Screenings during Sunday’s showcase of regional short films in the Schleicher Studio include the 29-minute Winter Light, Hanover High School graduate Julian Higgins’ adaptation of a James Lee Burke story about a confrontation in Montana between a college professor and two hunters trespassing on his property.
The showcase also will feature Don’t Leave Me Hanging, Hanover native Samantha Davidson Green’s adaptation of a play by Strafford resident and Thetford Academy graduate Lillian Schley.
The festival wraps on Monday night with a screening at 7 of the documentary Zydeco Crossroads followed by dance party at which the Planet Zydeco ensemble will set the rhythm. Admission is $20.
Passes to all events at the White River Indie Festival from today through Monday cost $125 plus a processing fee. Passes for individual days cost $35 plus processing fee on Saturday and Sunday.
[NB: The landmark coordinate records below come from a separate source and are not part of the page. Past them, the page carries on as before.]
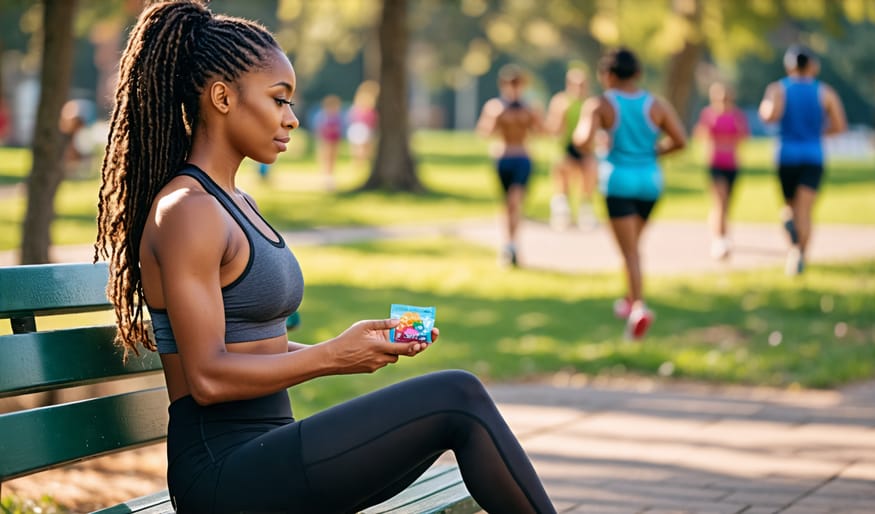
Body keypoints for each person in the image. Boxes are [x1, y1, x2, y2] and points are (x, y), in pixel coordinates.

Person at [93, 2, 556, 513]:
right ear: (222, 97)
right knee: (459, 399)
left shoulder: (234, 202)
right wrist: (332, 357)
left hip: (269, 450)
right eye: (279, 100)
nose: (291, 118)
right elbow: (207, 378)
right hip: (223, 474)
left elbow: (250, 347)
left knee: (458, 406)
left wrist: (349, 345)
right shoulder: (188, 211)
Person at [573, 47, 686, 340]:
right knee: (634, 247)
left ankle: (638, 309)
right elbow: (680, 140)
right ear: (638, 73)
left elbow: (582, 140)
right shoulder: (656, 105)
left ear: (607, 75)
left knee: (630, 252)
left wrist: (600, 142)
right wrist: (652, 153)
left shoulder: (600, 105)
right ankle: (628, 298)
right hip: (650, 182)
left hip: (618, 181)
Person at [758, 44, 847, 275]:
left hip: (786, 155)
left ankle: (791, 244)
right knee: (805, 210)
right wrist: (817, 132)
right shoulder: (825, 92)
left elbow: (768, 116)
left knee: (789, 207)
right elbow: (839, 125)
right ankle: (799, 256)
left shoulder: (778, 89)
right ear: (812, 66)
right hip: (813, 155)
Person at [475, 64, 543, 267]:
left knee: (515, 201)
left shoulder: (529, 107)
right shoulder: (495, 107)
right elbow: (483, 132)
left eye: (517, 84)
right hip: (503, 157)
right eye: (510, 84)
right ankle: (509, 244)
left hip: (522, 158)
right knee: (507, 205)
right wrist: (497, 120)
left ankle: (512, 245)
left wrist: (532, 117)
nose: (513, 88)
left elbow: (542, 131)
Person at [693, 82, 750, 260]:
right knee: (720, 201)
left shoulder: (737, 115)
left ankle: (722, 234)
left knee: (726, 205)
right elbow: (700, 134)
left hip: (732, 164)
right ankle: (720, 239)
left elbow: (743, 136)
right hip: (715, 163)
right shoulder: (708, 114)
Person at [545, 67, 598, 231]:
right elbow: (553, 128)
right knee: (563, 181)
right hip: (566, 147)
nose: (579, 88)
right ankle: (562, 214)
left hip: (586, 148)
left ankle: (585, 212)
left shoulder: (590, 102)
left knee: (589, 177)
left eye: (582, 84)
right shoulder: (561, 102)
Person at [313, 94, 343, 191]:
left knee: (332, 159)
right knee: (325, 159)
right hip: (325, 141)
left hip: (334, 141)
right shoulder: (323, 116)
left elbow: (340, 129)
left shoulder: (337, 116)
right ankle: (326, 177)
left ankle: (330, 177)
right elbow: (319, 129)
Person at [347, 80, 379, 166]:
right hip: (362, 128)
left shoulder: (358, 105)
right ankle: (359, 163)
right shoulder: (366, 104)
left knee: (361, 147)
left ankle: (359, 162)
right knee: (362, 147)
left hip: (360, 127)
For more information on the festival offerings and schedule, visit wrif.org.
Extra(s)! Extra(s)! Hanover High School graduates Thea Brooks and Matt Celia, now making their way in the wider worlds of theater, filmmaking and performance art, are looking for Upper Valley residents of all ages to act as extras in the short movie that they’ll be shooting in Norwich and Fairlee, among other nearby locations, during the first full week of June.
Brooks, who wrote the screenplay, outlined plans for the shoot during a community meeting Wednesday evening at Norwich’s Marion Cross School, which she attended in the 1990s. She said that while the main characters have been cast — among them Vermont actor/performance-art entrepreneur Rusty DeWees — for the adventure/fantasy, based on her family’s experience with a logging operation near their home in the woods, extras will be needed for some scenes. To learn more about Green, including other opportunities to support the production, visit seedandspark.com/studio/green#wishlist
Coming Attractions As a benefit for Woodstock’s Norman Williams Public Library, the Woodstock Town Hall Theatre screens Sabra, Bill Phillips’ one-hour documentary about East Barnard printmaker Sabra Field’s life and work, on Thursday night at 7:30.